• _Required action_: Where a picture shows up in the listing below, omit it and output the rest exactly.

• _Dataset section_:
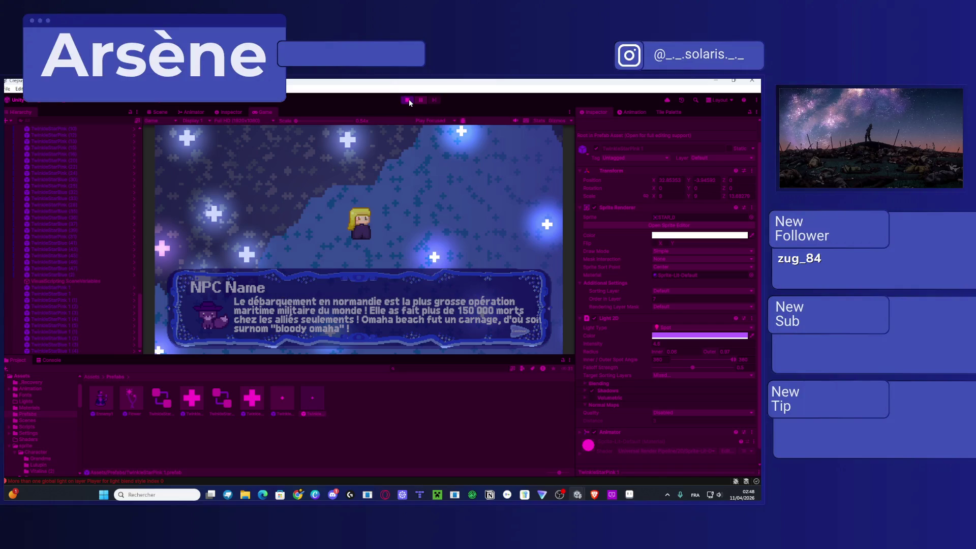
# Step: Close the NPC dialogue, walk the character left past the star glows, then stop playing
pyautogui.press('space')
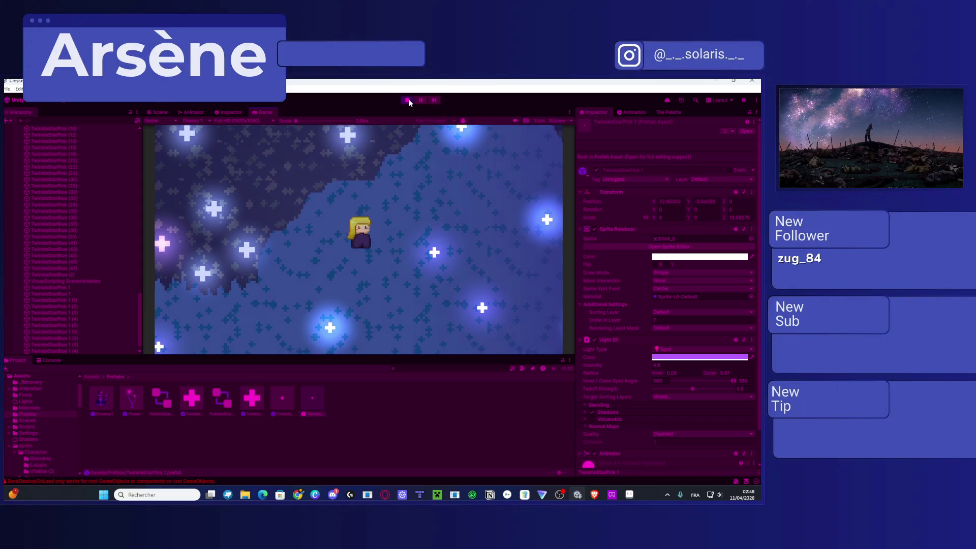
pyautogui.press('Left')
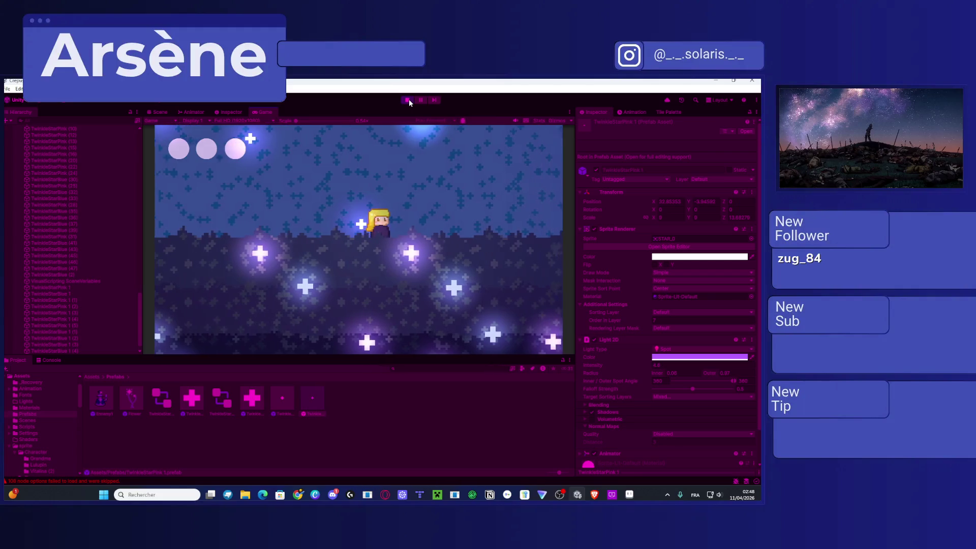
pyautogui.click(409, 100)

• _Task solution_:
# Step: Close the NPC dialogue, walk the character left past the star glows, then stop playing
pyautogui.press('space')
pyautogui.press('Left')
pyautogui.click(409, 100)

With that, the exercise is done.